From Survey Numbers To Real People
Taking all those statistics and percentages from our research and figuring out who the actual humans were behind the data.
After weeks of looking at survey results, we had plenty of data—charts showing platform preferences, graphs of privacy concerns, and detailed breakdowns of how different age groups felt about earning money online. But when we sat down to actually start designing features, we realized we had a problem. How do you design for "67% of respondents prefer flexible payment options"?
We needed to move beyond the statistics and understand who these people actually were. So we printed out all our survey responses, covered a conference room wall with sticky notes, and started the messy process of finding patterns that felt like real humans rather than just data points.
We tried organizing our data in different ways—first by age, then by income, then by the platforms people used most. None of these approaches felt quite right because we kept finding exceptions that didn't fit the obvious categories.
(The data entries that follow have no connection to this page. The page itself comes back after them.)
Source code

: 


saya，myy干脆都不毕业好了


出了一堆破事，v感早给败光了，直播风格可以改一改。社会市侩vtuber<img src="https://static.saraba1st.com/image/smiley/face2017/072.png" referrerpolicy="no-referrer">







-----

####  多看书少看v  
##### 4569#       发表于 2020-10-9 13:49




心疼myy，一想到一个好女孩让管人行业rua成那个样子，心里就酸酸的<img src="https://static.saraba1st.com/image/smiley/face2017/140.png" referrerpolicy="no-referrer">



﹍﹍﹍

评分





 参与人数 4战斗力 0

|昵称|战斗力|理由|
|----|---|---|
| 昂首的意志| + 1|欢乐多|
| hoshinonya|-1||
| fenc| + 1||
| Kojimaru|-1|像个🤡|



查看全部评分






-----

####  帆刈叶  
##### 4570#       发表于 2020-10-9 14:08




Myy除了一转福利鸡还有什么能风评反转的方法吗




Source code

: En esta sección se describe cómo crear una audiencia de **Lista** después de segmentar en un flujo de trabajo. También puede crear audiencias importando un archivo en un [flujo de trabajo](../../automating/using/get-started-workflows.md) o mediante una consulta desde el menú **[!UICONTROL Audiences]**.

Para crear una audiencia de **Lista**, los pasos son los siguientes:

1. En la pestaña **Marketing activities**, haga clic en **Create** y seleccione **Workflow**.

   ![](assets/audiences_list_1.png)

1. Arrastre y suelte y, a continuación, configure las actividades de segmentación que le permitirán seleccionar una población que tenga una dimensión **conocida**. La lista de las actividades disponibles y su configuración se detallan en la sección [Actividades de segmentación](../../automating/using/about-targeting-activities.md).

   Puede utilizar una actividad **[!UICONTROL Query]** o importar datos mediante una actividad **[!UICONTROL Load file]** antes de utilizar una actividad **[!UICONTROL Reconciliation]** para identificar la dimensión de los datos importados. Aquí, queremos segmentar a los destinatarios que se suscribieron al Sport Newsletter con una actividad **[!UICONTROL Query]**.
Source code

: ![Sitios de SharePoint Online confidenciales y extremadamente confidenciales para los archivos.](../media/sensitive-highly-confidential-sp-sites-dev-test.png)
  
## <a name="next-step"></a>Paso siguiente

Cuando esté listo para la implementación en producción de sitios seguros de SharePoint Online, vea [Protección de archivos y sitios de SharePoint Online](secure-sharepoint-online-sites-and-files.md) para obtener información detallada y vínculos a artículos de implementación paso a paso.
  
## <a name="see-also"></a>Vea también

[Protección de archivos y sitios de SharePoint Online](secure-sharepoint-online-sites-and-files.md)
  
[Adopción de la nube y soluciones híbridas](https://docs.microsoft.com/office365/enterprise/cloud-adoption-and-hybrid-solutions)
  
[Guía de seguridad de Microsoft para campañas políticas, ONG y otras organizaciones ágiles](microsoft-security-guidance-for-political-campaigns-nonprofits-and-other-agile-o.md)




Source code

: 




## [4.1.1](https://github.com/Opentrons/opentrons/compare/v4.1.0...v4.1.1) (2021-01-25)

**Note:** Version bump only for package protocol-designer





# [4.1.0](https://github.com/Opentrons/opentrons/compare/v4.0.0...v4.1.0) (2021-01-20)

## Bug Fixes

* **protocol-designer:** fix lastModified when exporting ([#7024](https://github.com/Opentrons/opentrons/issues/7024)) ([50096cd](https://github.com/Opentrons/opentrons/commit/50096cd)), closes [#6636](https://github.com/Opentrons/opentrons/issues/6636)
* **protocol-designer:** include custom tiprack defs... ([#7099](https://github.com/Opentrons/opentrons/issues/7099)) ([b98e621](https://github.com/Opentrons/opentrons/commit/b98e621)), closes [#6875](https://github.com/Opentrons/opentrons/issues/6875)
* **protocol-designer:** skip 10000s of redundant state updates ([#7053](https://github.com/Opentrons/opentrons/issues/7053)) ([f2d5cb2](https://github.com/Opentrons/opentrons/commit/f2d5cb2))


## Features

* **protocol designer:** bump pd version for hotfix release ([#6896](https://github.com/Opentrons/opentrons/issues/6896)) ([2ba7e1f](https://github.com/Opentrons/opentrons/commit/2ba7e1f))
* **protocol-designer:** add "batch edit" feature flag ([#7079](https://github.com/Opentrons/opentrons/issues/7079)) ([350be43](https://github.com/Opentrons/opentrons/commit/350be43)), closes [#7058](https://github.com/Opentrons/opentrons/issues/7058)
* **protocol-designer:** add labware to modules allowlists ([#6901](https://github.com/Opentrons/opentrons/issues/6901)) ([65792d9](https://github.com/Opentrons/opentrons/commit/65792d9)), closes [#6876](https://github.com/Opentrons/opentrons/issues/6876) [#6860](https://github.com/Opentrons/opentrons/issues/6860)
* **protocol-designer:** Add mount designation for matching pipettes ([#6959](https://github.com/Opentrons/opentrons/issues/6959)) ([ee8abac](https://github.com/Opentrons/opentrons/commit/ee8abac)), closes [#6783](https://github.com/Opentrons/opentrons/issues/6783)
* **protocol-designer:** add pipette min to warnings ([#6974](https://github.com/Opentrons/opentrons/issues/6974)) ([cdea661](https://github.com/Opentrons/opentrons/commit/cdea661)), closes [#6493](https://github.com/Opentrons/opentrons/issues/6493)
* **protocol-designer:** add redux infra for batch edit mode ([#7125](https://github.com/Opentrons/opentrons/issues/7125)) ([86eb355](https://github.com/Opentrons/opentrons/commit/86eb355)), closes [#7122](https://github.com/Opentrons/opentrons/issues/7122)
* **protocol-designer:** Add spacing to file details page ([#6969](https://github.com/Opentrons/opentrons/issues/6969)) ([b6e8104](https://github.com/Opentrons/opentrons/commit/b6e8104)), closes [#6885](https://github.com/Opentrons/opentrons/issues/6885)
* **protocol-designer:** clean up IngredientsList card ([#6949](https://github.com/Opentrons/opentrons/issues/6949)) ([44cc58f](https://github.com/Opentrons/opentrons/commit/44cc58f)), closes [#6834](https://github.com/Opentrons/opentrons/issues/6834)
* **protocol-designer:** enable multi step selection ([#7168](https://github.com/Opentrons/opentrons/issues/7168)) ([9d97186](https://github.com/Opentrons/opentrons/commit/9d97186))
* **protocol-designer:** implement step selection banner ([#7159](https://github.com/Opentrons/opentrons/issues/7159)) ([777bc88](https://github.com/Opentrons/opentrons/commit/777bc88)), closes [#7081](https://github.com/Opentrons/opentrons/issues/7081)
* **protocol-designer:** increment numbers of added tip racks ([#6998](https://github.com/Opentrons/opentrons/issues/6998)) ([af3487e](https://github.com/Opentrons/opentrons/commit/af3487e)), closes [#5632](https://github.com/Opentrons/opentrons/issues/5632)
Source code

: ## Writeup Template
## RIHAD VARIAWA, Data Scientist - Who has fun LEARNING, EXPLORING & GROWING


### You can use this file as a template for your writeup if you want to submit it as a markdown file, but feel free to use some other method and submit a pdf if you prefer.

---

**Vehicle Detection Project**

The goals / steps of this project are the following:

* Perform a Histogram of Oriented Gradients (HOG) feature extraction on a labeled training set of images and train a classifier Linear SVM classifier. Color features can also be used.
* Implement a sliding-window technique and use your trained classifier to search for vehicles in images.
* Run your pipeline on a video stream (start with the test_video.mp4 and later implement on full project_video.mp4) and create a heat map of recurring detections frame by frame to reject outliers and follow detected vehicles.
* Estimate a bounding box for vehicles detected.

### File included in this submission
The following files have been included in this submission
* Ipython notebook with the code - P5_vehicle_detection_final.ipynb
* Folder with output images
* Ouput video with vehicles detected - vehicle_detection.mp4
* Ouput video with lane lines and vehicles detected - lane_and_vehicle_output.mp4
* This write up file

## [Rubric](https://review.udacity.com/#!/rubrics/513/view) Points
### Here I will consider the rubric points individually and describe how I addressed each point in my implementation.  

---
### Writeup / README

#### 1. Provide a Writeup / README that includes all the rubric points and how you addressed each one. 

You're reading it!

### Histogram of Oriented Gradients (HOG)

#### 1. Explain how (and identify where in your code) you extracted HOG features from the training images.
The breakthrough came when we stopped looking at demographics and started focusing on behaviors and attitudes. We found that a 22-year-old college student and a 45-year-old freelancer might have completely different backgrounds but very similar approaches to privacy and earning potential online.
We spent days moving sticky notes around until clear patterns emerged. Some people were naturally cautious about sharing personal information, while others were comfortable with it as long as they understood what they were getting in return. Some wanted to maximize earnings, while others just wanted enough to cover small expenses.
Once we could see these behavior patterns clearly, we had to make some tough decisions about which groups to focus on first. We identified six different user types, but picked our top four based on how many survey respondents fell into each group and how well their needs aligned with what we could actually build.
Each persona got the full treatmentt:
1. A realistic background and daily routine
2. Clear goals for what they wanted from a platform like ours
3. Specific frustrations with current options
4. Detailed preferences for how they liked to interact with technology
5. Their particular concerns about privacy and data sharing
The goal wasn't to create perfect representatives of every possible user, but to have specific people we could ask "would this feature make sense for Sarah?"